L’incendie résulte d’un geste intentionnel et fautif et cet acte de vandalisme entraîne l’application d’une exclusion prévue à la police d’assurance. 

Le créancier hypothécaire allègue que la cause du sinistre n’est pas le vandalisme, mais la faute intentionnelle de l’assurée. Le juge Nolet n’est pas convaincu que l’assurée est l’auteure du vandalisme et il estime que l’exclusion est opposable au prêteur. 

Le juge analyse néanmoins le solde du montant hypothécaire indemnisable et conclut qu’il est surévalué. Il ajoute que si la réclamation de Roma Capital avait été accueillie, il faudrait déduire la somme de 60 000 $ qui a été prêtée à la compagnie chargée de rénover l’immeuble après le sinistre. 

Le juge conclut que si la faute intentionnelle de l’assurée avait été établie et si la réclamation du prêteur était accueillie, l’assureur aurait eu un recours subrogatoire contre l’assurée, à concurrence des sommes payées au prêteur. 

En appel 

Durant la procédure en appel, le prêteur soumet quatre motifs d’appel. Dans son appel incident contre l’intimée Mireault, l’assureur soutient que si la cour en vient à la conclusion que le sinistre résulte d’un geste intentionnel de l’assurée et qu’il y a donc lieu d’accueillir l’appel principal, la cour doit aussi accueillir l’appel en garantie. 

Le jugement de la Cour d’appel a été rendu à deux voix contre une. La juge Marie-Josée Hogue et son collègue Michel Beaupré ont donné raison au prêteur et infirmé le jugement de première instance. 

Le juge Peter Kalichman aurait rejeté l’appel et ses motifs sont d’ailleurs expliqués dès le début du jugement.

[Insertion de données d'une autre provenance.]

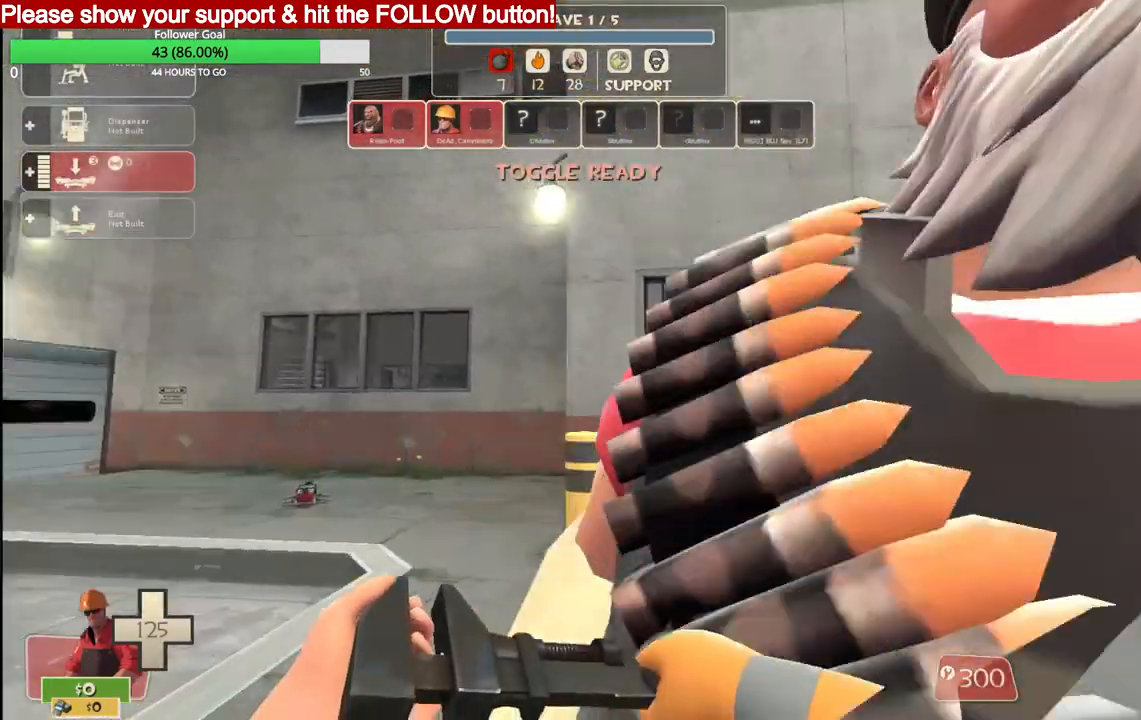
{"buttons": [], "left_stick": "center", "right_stick": "center", "events": []}
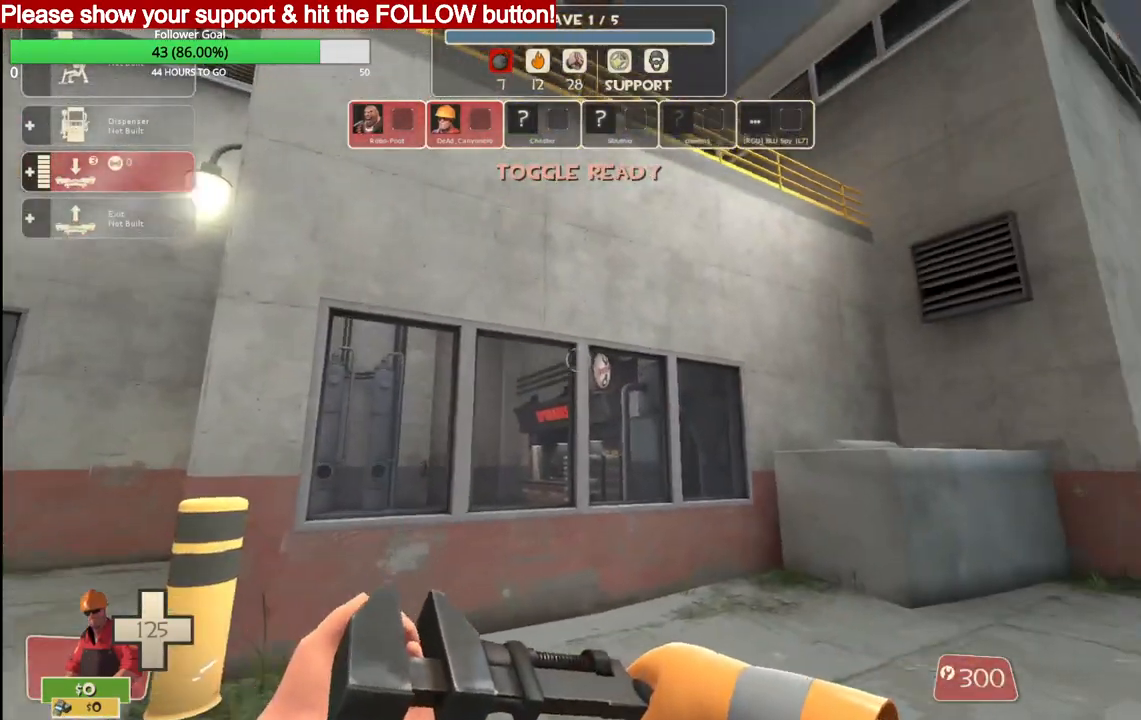
{"buttons": [], "left_stick": "center", "right_stick": "center", "events": [[50, "right_stick", "right"], [267, "left_stick", "right"], [317, "right_stick", "center"], [367, "left_stick", "center"]]}
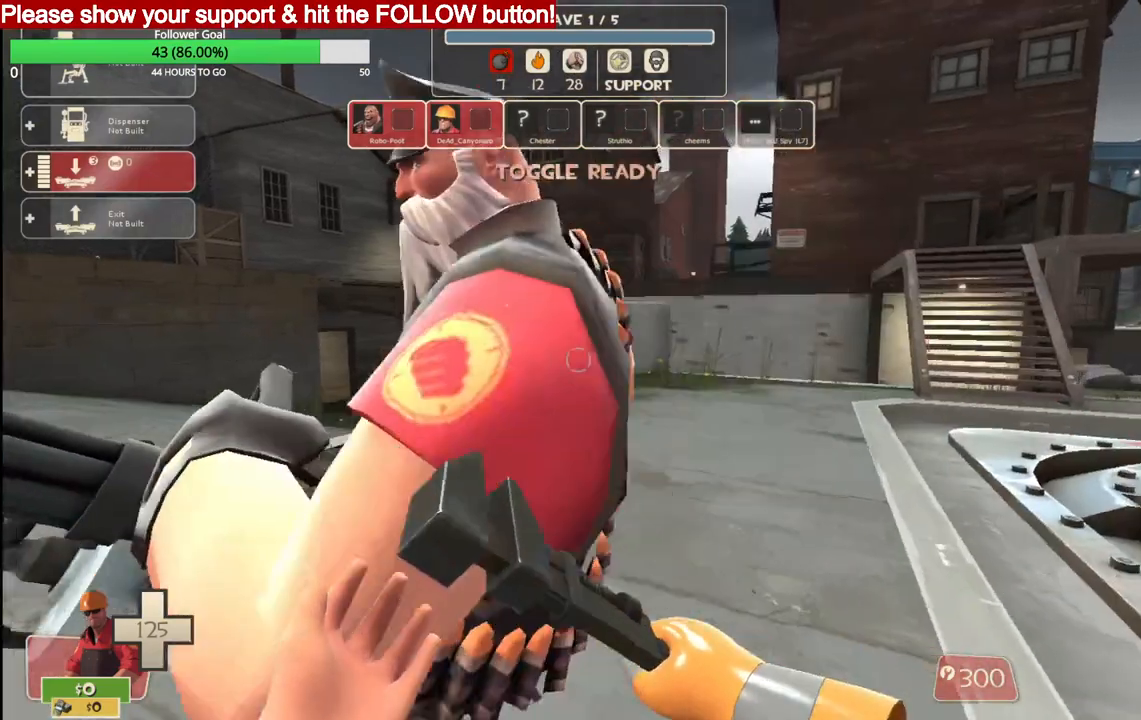
{"buttons": [], "left_stick": "center", "right_stick": "center", "events": []}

Selon lui, le vandalisme dans un immeuble vacant représente une exclusion opposable au créancier hypothécaire. 

Les décisions soumises par le prêteur pour soutenir sa réclamation ne suffisent pas à convaincre le juge Kalichman. Roma Capital fait valoir que l’exclusion de la vacance ne lui est pas opposable, comme l’avait conclu la Cour suprême dans un arrêt de 2005 sur un litige opposant une banque à un assureur.

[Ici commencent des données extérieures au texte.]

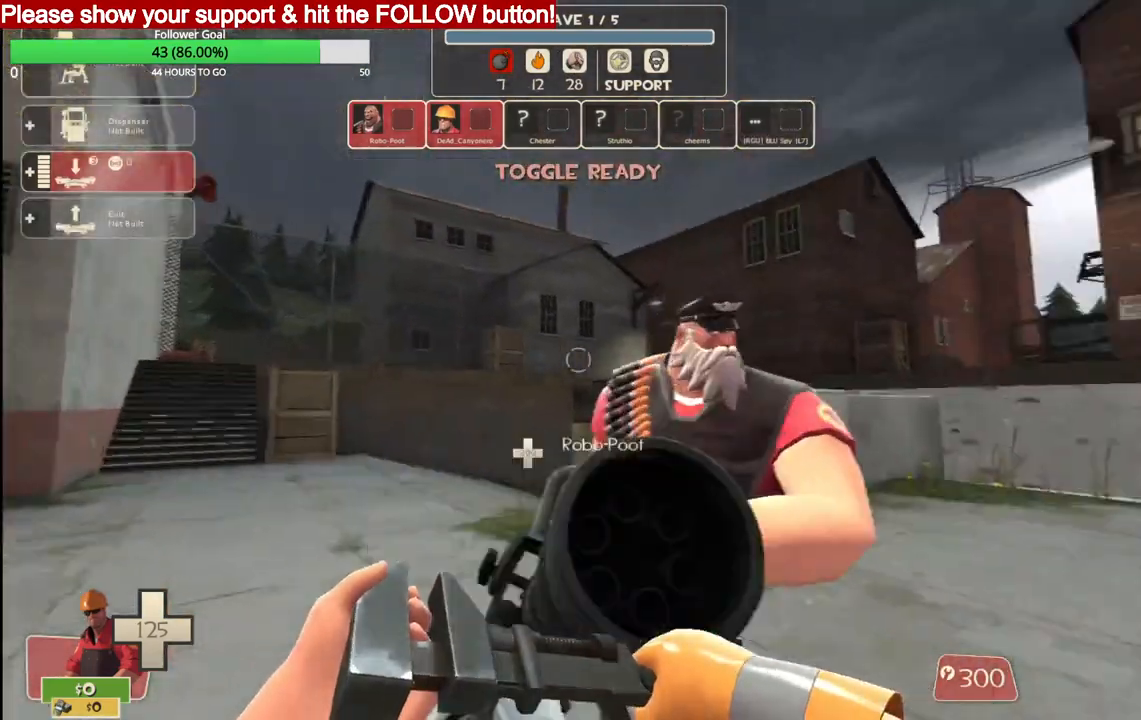
{"buttons": [], "left_stick": "up", "right_stick": "center", "events": [[50, "left_stick", "up"]]}
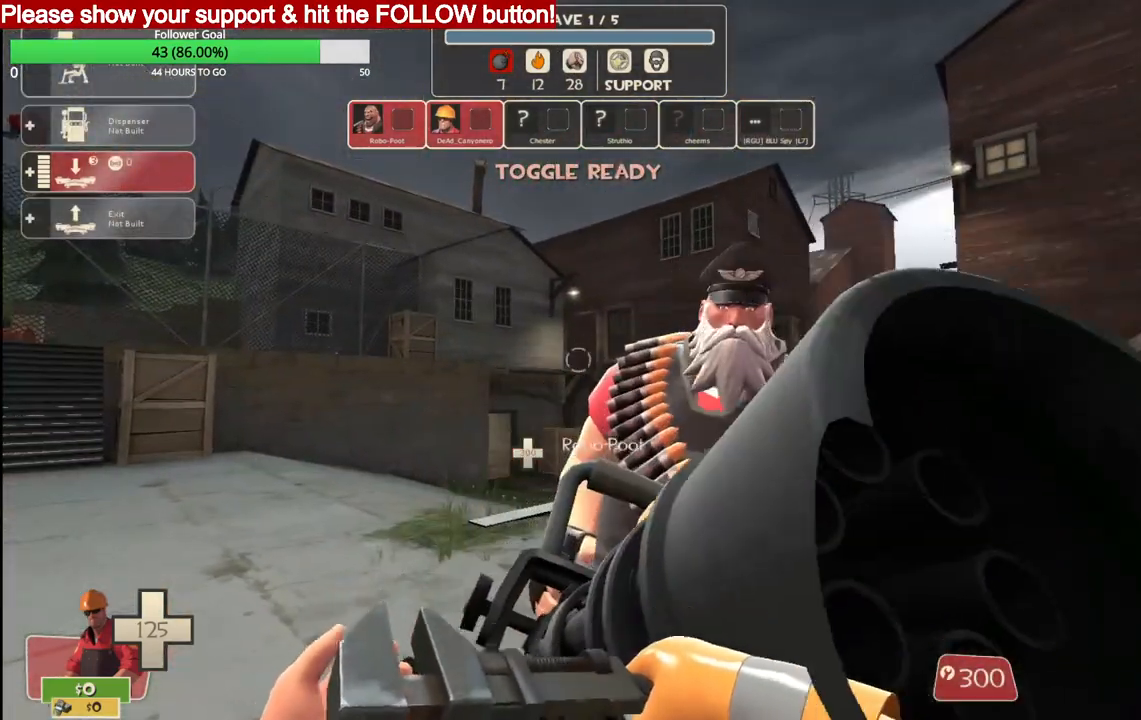
{"buttons": [], "left_stick": "center", "right_stick": "center", "events": [[350, "left_stick", "center"]]}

Contrairement à la situation en l’espèce, la vacance n’était pas autorisée par l’assureur dans le litige Banque Royale c. State Farm. Cela constitue une violation à la police qui crée un risque accru pour l’assureur, selon le juge Kalichman. Ce dernier estime que l’exclusion pour vandalisme n’entre tout simplement pas en conflit avec les termes de la clause de garantie hypothécaire. 

Il rejette également les autres motifs d’appel soumis par le créancier hypothécaire, notamment sur l’interprétation de l’article 2485 du Code civil du Québec, qui traite de l’assurance contre l’incendie. Le juge Kalichman rappelle que la cause déterminante du sinistre n’est pas l’incendie, mais le vandalisme, selon le juge de première instance. 

La majorité 

La juge Hogue est d’accord avec l’exposé des faits de son collègue et la norme d’intervention qu’il utilise, mais elle ne partage pas son avis sur le caractère applicable de l’exclusion découlant du vandalisme. 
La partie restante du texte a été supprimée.